Utility Theory Application
When developing a pricing strategy for the Vanda-Laye Corporation, the application of an appropriate business concept is necessary to avoid risks and obtain the desired profit. As such a methodology, the utility theory may be introduced. According to Rui, Liu, and Whinston (2017), this economic approach allows the party to make a decision to gain the desired result of the changes while avoiding the threat of financial bankruptcy.
To assess the success of a particular pricing strategy, it is essential to take into account those indicators that are planned over a certain period. In case financial calculations prove that the cost of goods in a certain range will provide an opportunity to obtain the necessary revenue without any damage to the assets of the enterprise, the considered course of work will justify its effectiveness. Therefore, the utility theory is the mechanism that reduces the risk of possible losses.
Information to Assess the Company’s Cost and Revenue Relationships
In order to assess cost and revenue relationships, several factors need to be taken into account, and one of them is the level of customization. As Wang, Lee, Fang, and Ma (2017) note, this indicator determines the number of potential consumers of a product, its relevance in the market, and, as a result, possible costs for its production. Another evaluation criterion is operations management within the company under consideration. According to Wang et al. (2017), this factor is the coordinating mechanism that determines which course the leadership of a corporation takes and which resources it has. Competent management policies may allow determining cost and revenue relationships based on the analysis of current performance indicators and future development prospects.
Impact of Supply and Demand on the Company’s Pricing Strategy
The evaluation of such aspects of business activity as supply and demand is an important procedure that allows obtaining relevant information about consumer interest and, thereby, establishing the correct pricing strategy. Data about how much customers are willing to pay for a particular product could enable the company to calculate the production volume and deliver as many goods to the market as required according to demand.

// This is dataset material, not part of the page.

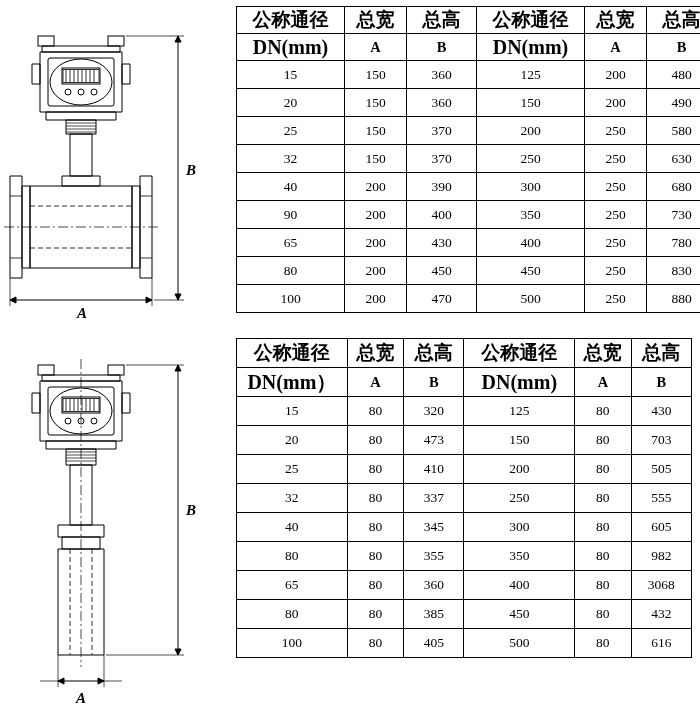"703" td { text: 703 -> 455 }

As Tate, Mollenkopf, Stank, and Da Silva (2015) argue, “bringing the supply and demand sides of an enterprise together can represent a significant opportunity for efficiency and value creation” (p. 16). Thus, when having information concerning the interests of consumers, it is possible to avoid excess production and concentrate forces on the delivery of the volume of the required goods at the desired price.
The utility theory introduced to calculate the pricing strategy of the enterprise may be as essential as determining the relationships between cost and revenue. The level of customization and the peculiarities of operations managements are those criteria that should be taken into account when assessing the production profitability of the Vanda-Laye Corporation. Supply and demand indicators are the criteria that influence the company’s pricing strategy and help to define customer’s interests.
Rui, H., Liu, D., & Whinston, A. (2017). Allocation and pricing of substitutable goods: Theory and algorithm. Production and Operations Management, 26(5), 767-783. Web.
Tate, W. L., Mollenkopf, D., Stank, T., & Da Silva, A. L. (2015). Integrating supply and demand. MIT Sloan Management Review, 56(4), 16-19.
Wang, Y., Lee, J., Fang, E., & Ma, S. (2017). Project customization and the supplier revenue-cost dilemmas: The critical roles of supplier-customer coordination. Journal of Marketing, 81(1), 136-154. Web.